Monday, 7 March 2005


The Beast testily slumps its way across my line of vision as I sit in the restaurant in Lusaka trying to enjoy my lunch. I stare. It is not unlike watching The Penguin.

A woman has disfigured herself beyond redemption. Atop her head is a crow’s nest of bright orange and white spikes, an impressionist installation of an angry tomcat. Two long white strands start above her ears and drift downwards beyond her chin.

The entire area around her eyes has been coloured as though by an angry child let loose on a box of crayons. Purple, teal, black, grey, brown, the hues are endless.

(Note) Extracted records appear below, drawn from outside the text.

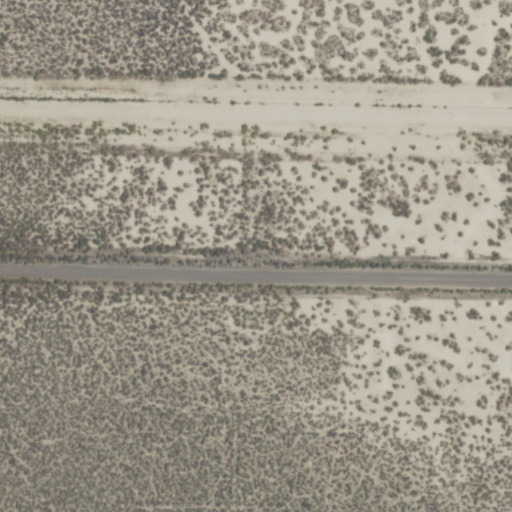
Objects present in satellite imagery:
road: (256, 116)
road: (256, 262)
airport: (254, 313)
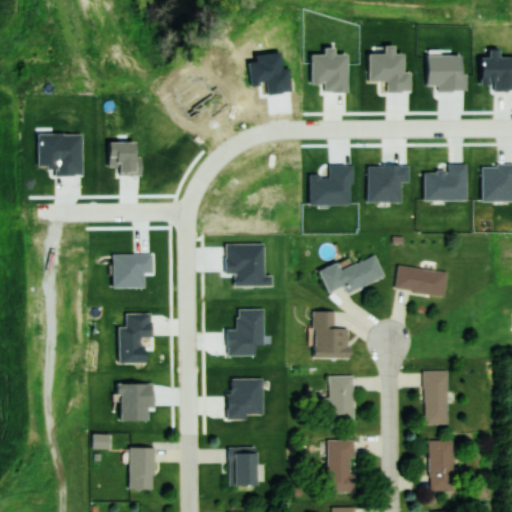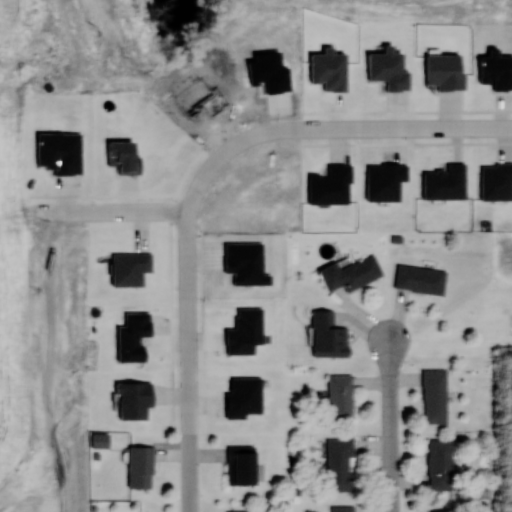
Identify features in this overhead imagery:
road: (259, 134)
building: (351, 273)
building: (420, 279)
road: (511, 309)
building: (329, 335)
road: (189, 363)
building: (435, 396)
building: (341, 397)
road: (389, 427)
building: (100, 440)
building: (441, 464)
building: (242, 465)
building: (341, 465)
building: (141, 467)
building: (342, 509)
building: (239, 511)
building: (442, 511)
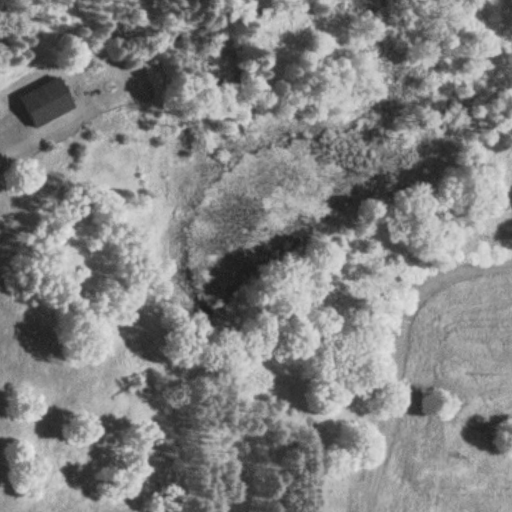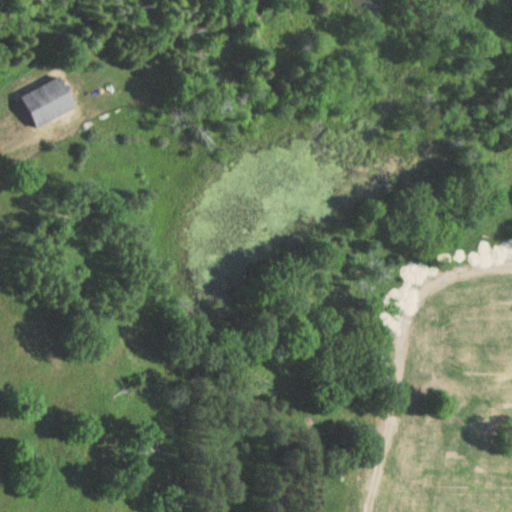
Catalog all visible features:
building: (47, 102)
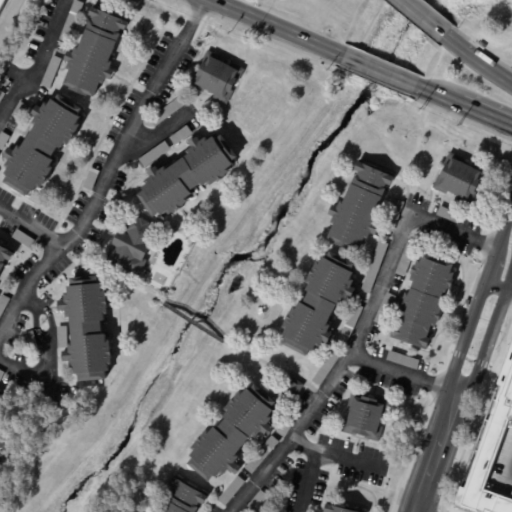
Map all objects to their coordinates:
building: (1, 3)
building: (2, 4)
road: (430, 7)
road: (423, 17)
road: (10, 18)
building: (72, 21)
road: (446, 21)
road: (274, 27)
road: (482, 49)
building: (95, 52)
building: (93, 53)
railway: (421, 53)
road: (477, 59)
road: (378, 70)
building: (50, 71)
building: (51, 72)
building: (217, 77)
building: (217, 77)
road: (437, 95)
building: (2, 96)
building: (167, 111)
building: (169, 111)
building: (20, 112)
road: (485, 116)
road: (13, 133)
road: (159, 135)
building: (180, 135)
building: (181, 136)
building: (2, 139)
building: (4, 140)
building: (42, 144)
building: (42, 146)
building: (154, 153)
building: (155, 155)
road: (109, 174)
building: (187, 175)
building: (188, 177)
building: (458, 178)
building: (461, 178)
building: (91, 180)
building: (360, 205)
building: (359, 207)
building: (449, 213)
building: (395, 215)
road: (505, 228)
building: (24, 238)
building: (131, 246)
building: (132, 248)
building: (5, 253)
building: (4, 256)
building: (404, 259)
building: (406, 260)
road: (492, 265)
building: (375, 266)
building: (373, 267)
road: (112, 273)
road: (499, 285)
road: (29, 300)
building: (424, 300)
building: (321, 302)
building: (422, 302)
building: (3, 304)
building: (318, 304)
building: (467, 304)
building: (386, 308)
road: (50, 319)
road: (194, 321)
building: (350, 323)
road: (35, 324)
building: (351, 324)
building: (88, 327)
building: (87, 328)
road: (362, 334)
building: (62, 335)
road: (491, 336)
building: (62, 337)
building: (31, 341)
road: (250, 346)
road: (498, 353)
road: (469, 358)
building: (402, 359)
building: (404, 359)
road: (458, 359)
building: (328, 365)
road: (490, 366)
road: (275, 368)
road: (25, 370)
road: (49, 371)
building: (1, 374)
road: (411, 377)
building: (291, 387)
building: (64, 392)
road: (465, 408)
building: (364, 416)
building: (366, 416)
building: (3, 427)
building: (286, 427)
road: (470, 429)
building: (234, 432)
building: (232, 433)
building: (4, 451)
building: (489, 451)
building: (261, 454)
building: (263, 454)
road: (336, 459)
road: (444, 466)
parking garage: (502, 467)
building: (502, 467)
road: (416, 474)
road: (307, 483)
road: (445, 489)
building: (230, 490)
building: (232, 490)
building: (182, 497)
building: (183, 497)
building: (256, 502)
building: (336, 509)
building: (339, 509)
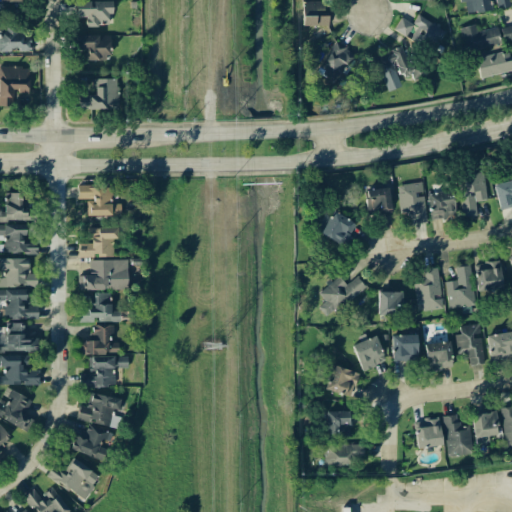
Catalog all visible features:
building: (11, 0)
building: (501, 3)
building: (476, 5)
road: (368, 6)
building: (93, 12)
building: (314, 13)
building: (419, 31)
building: (506, 32)
building: (13, 35)
building: (478, 37)
building: (93, 46)
building: (333, 63)
building: (397, 64)
building: (493, 64)
building: (12, 83)
building: (100, 95)
road: (330, 128)
road: (493, 131)
road: (27, 135)
road: (99, 136)
road: (329, 144)
road: (265, 162)
road: (27, 166)
building: (469, 192)
building: (503, 193)
building: (98, 200)
building: (376, 200)
building: (411, 201)
building: (439, 204)
building: (14, 206)
building: (337, 228)
building: (15, 240)
building: (97, 242)
road: (449, 244)
road: (57, 255)
building: (510, 265)
building: (16, 272)
building: (105, 275)
building: (486, 275)
building: (459, 288)
building: (428, 290)
building: (338, 294)
building: (388, 302)
building: (17, 304)
building: (99, 310)
building: (16, 338)
building: (100, 341)
building: (469, 343)
building: (498, 345)
building: (403, 347)
power tower: (209, 349)
building: (367, 353)
building: (437, 355)
building: (17, 370)
building: (101, 371)
building: (340, 381)
road: (417, 396)
building: (14, 409)
building: (98, 409)
building: (337, 423)
building: (506, 424)
building: (483, 426)
building: (426, 432)
building: (455, 436)
building: (3, 438)
building: (90, 441)
building: (341, 456)
building: (74, 478)
road: (451, 489)
road: (391, 495)
building: (44, 501)
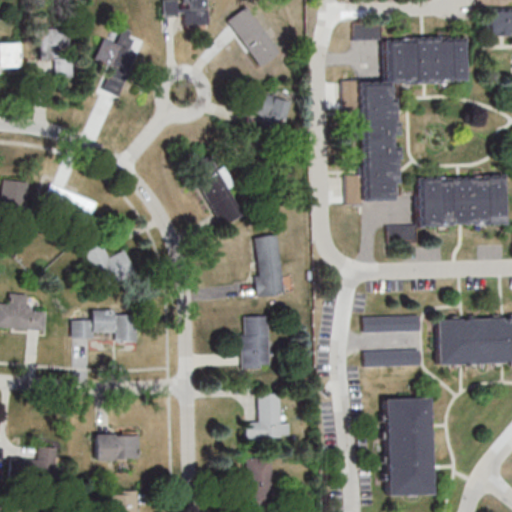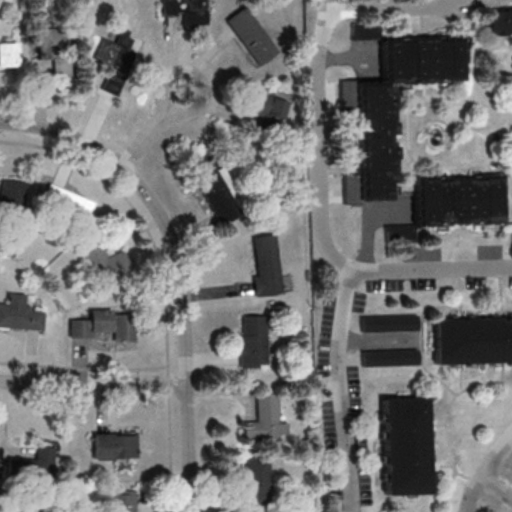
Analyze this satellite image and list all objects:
road: (386, 9)
building: (499, 20)
building: (367, 30)
building: (253, 35)
building: (54, 48)
building: (119, 51)
building: (8, 54)
building: (349, 93)
building: (268, 107)
building: (397, 108)
road: (154, 131)
building: (215, 189)
building: (12, 197)
building: (67, 202)
building: (455, 203)
road: (322, 222)
building: (107, 263)
road: (178, 264)
building: (268, 264)
building: (20, 313)
building: (391, 322)
building: (108, 326)
building: (254, 340)
building: (473, 340)
building: (392, 357)
road: (94, 387)
building: (267, 418)
building: (115, 445)
building: (408, 445)
building: (39, 462)
building: (259, 483)
road: (351, 487)
road: (499, 487)
building: (124, 501)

The Beast is sporting a too-tight black and white striped vest, last fashionable in Croydon circa 1982, and never fashionable anywhere else. Her bottom half is encased in white pedal-pushers. They are pulled around the knees by a drawstring, with a thigh-high slit above. Her thighs are not attractive.

The Beast takes a table outside, beyond the glass partition through which I can still see her. As she lights a long thin cigarette her aubergine lips form a rictus and her eyes crease up creating murky kaleidescopes of her lids.

It begins to rain. Muttering to herself, she gathers up her belongings and starts to move inside. Oh my. She is carrying two very large metallic boxes, the kind that makeup artists and hairdressers use. Surely this monstrosity is not a stylist? I am transfixed.

The pedal-pushers wend their way past my table. I wonder if I am in a Tim Burton movie. The Beast advances towards a table next to mine. She is joined by a black woman wearing a revolting curly blond wig, and a deathly white teenage boy. Aubergine lips purse once more.

She begins to give her companions makeup tips. My eyes and ears begin to bleed.